Didn't get there until about midnight because my girlfriend stopped by for a little while. Only the few regular mullet dudes were out there. Made my way out to my usual spot and stayed very busy reeling in the grunts. Was cut off about 10 times by some very big blue fish. Only got the one on deck and he was small in comparison to the others but I don't care for them much because they just taste too fishy. Steady 5-10 mph north wind was blowing and it got to be about 38 degrees by 4am. Pretty cold except I made a small area I could get into so I could warm up when needed. Worked like a champ :thumbsup:


----------



## jakec (Oct 14, 2010)

got out there about 6 and stayed till 10. the grunts are still there. we caught tons of them and a few white trout. had 2 good runs on the 4/0 but no hookups just half a pinfish brought back in. the tide was the worst possible while we were there. at the bait shop i talked to some guys that said they havent caught a red out there in 4 days and theyve been there every night for 2 weeks. not much wind and only 3 other people on the bridge. it wasnt even that cold. had a good time though and will prob go again tonight.


----------



## southern yakker (Jun 25, 2012)

jakec said:


> got out there about 6 and stayed till 10. the grunts are still there. we caught tons of them and a few white trout. had 2 good runs on the 4/0 but no hookups just half a pinfish brought back in. the tide was the worst possible while we were there. at the bait shop i talked to some guys that said they havent caught a red out there in 4 days and theyve been there every night for 2 weeks. not much wind and only 3 other people on the bridge. it wasnt even that cold. had a good time though and will prob go again tonight.

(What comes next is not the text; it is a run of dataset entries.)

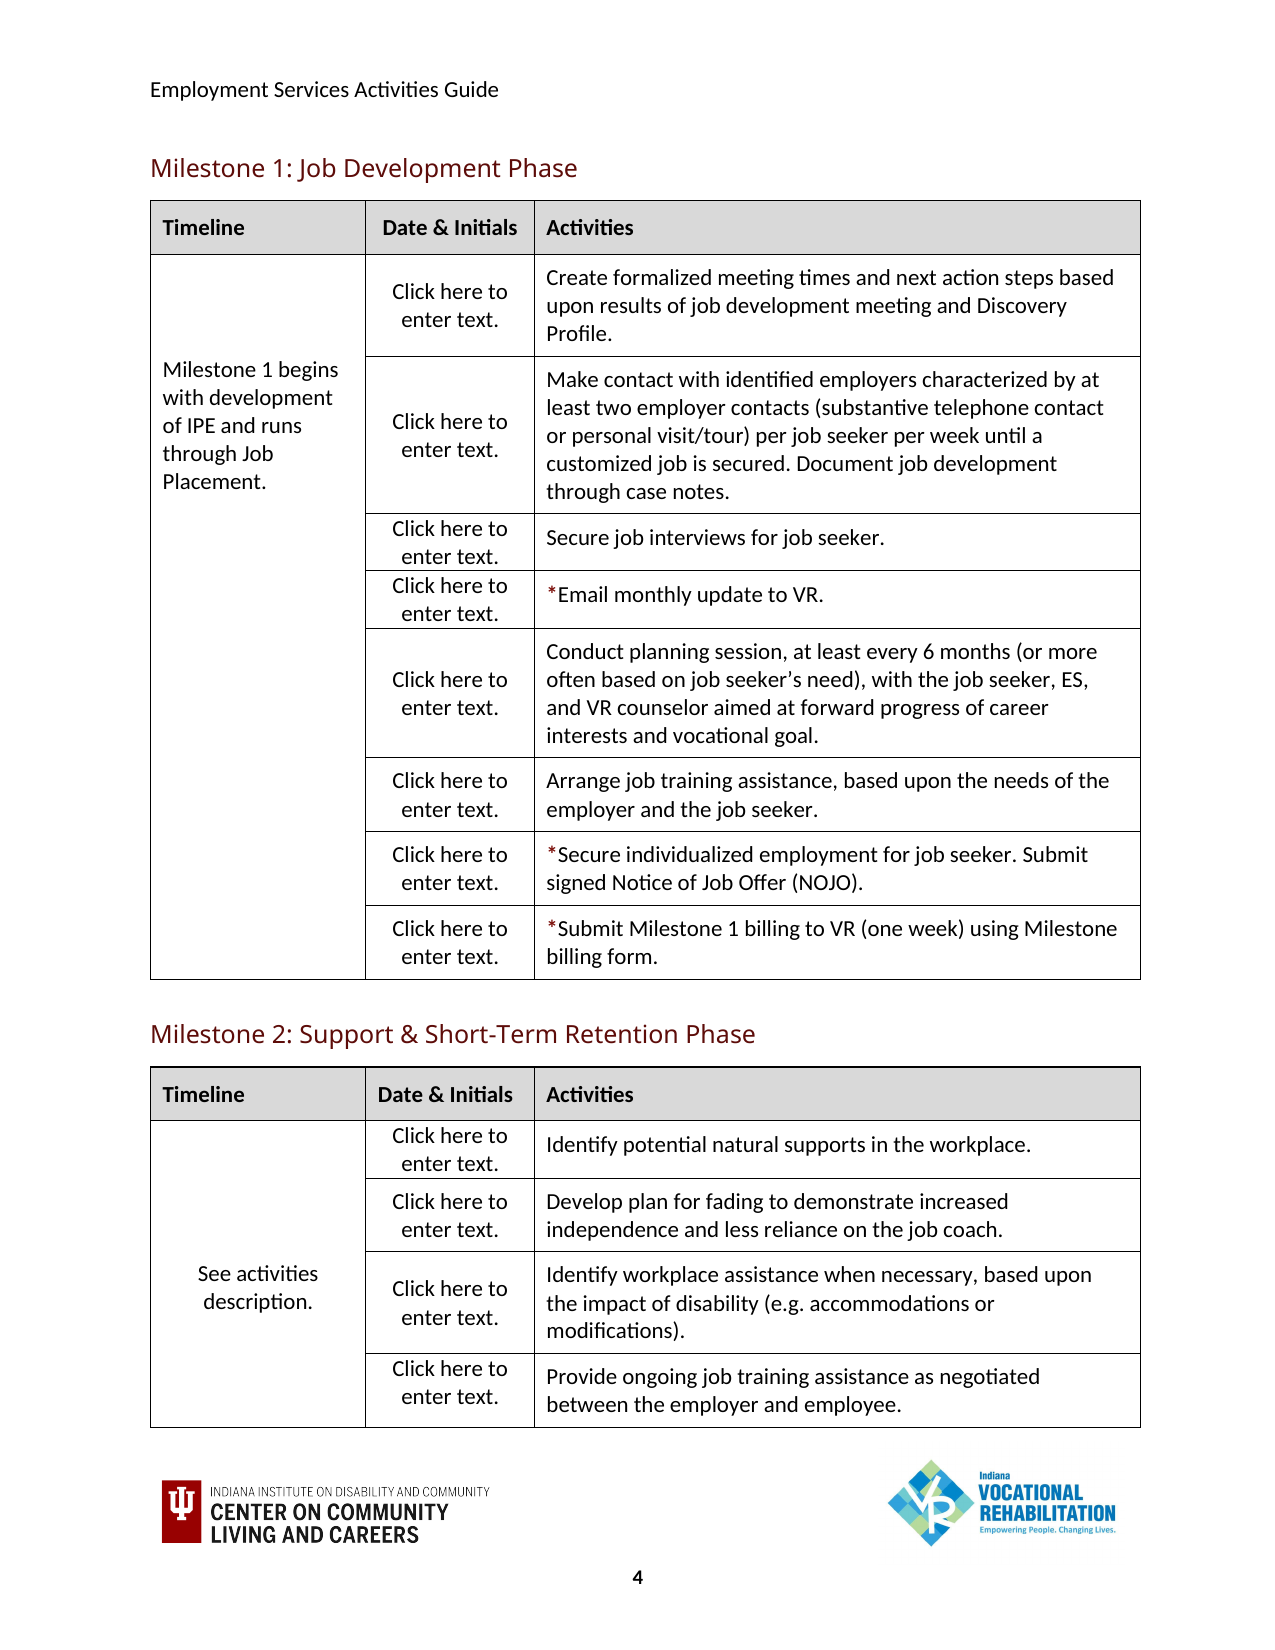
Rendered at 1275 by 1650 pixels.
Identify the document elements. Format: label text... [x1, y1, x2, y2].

table_cell See activities description. [151, 1121, 365, 1427]
table_header Activities [535, 1068, 1140, 1120]
table_cell Develop plan for fading to demonstrate increased independence and less reliance on the job coach. [535, 1179, 1140, 1251]
table_cell *Email monthly update to VR. [535, 571, 1140, 627]
table_cell *Secure individualized employment for job seeker. Submit signed Notice of Job Offer (NOJO). [535, 832, 1140, 905]
table_header Date & Initials [366, 201, 534, 254]
subtitle Milestone 2: Support & Short-Term Retention Phase [150, 1017, 1125, 1051]
picture [150, 1457, 501, 1565]
table_cell *Submit Milestone 1 billing to VR (one week) using Milestone billing form. [535, 906, 1140, 978]
table_cell Conduct planning session, at least every 6 months (or more often based on job seeker’s need), with the job seeker, ES, and VR counselor aimed at forward progress of career interests and vocational goal. [535, 629, 1140, 757]
table_cell Identify potential natural supports in the workplace. [535, 1121, 1140, 1177]
table_cell Arrange job training assistance, based upon the needs of the employer and the job seeker. [535, 758, 1140, 831]
table_cell Secure job interviews for job seeker. [535, 514, 1140, 570]
table_cell Create formalized meeting times and next action steps based upon results of job development meeting and Discovery Profile. [535, 255, 1140, 356]
picture [878, 1441, 1125, 1565]
table_header Timeline [151, 1068, 365, 1120]
table_header Date & Initials [366, 1068, 534, 1120]
subtitle Milestone 1: Job Development Phase [150, 150, 1125, 184]
table_header Activities [535, 201, 1140, 254]
table_cell Provide ongoing job training assistance as negotiated between the employer and employee. [535, 1354, 1140, 1427]
table_cell Make contact with identified employers characterized by at least two employer contacts (substantive telephone contact or personal visit/tour) per job seeker per week until a customized job is secured. Document job development through case notes. [535, 357, 1140, 513]
table_cell Identify workplace assistance when necessary, based upon the impact of disability (e.g. accommodations or modifications). [535, 1252, 1140, 1353]
table_header Timeline [151, 201, 365, 254]
table_cell Milestone 1 begins with development of IPE and runs through Job Placement. [151, 255, 365, 978]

I was the one out the bait shop you talked to. The reds have slacked off a lot at bob sikes. We went to pickens and we each caught one bull a piece and a bunch of blues.

We got snapped off a lot and we could see the reds schooling.


----------



## jakec (Oct 14, 2010)

cool man sounds like yall had a pretty good night. i shoulda listened too you and went with yall. yall going again tonight?


----------



## southern yakker (Jun 25, 2012)

jakec said:


> cool man sounds like yall had a pretty good night. i shoulda listened too you and went with yall. yall going again tonight?


Yeah we will be at fort pickens again tonight.


----------



## Smarty (Nov 23, 2008)

When I was leaving there was still one guy with a cast net. He had just pulled up about 10 large mullet and a red about 26in. They are there but the blues are running hard and taking over for now.


----------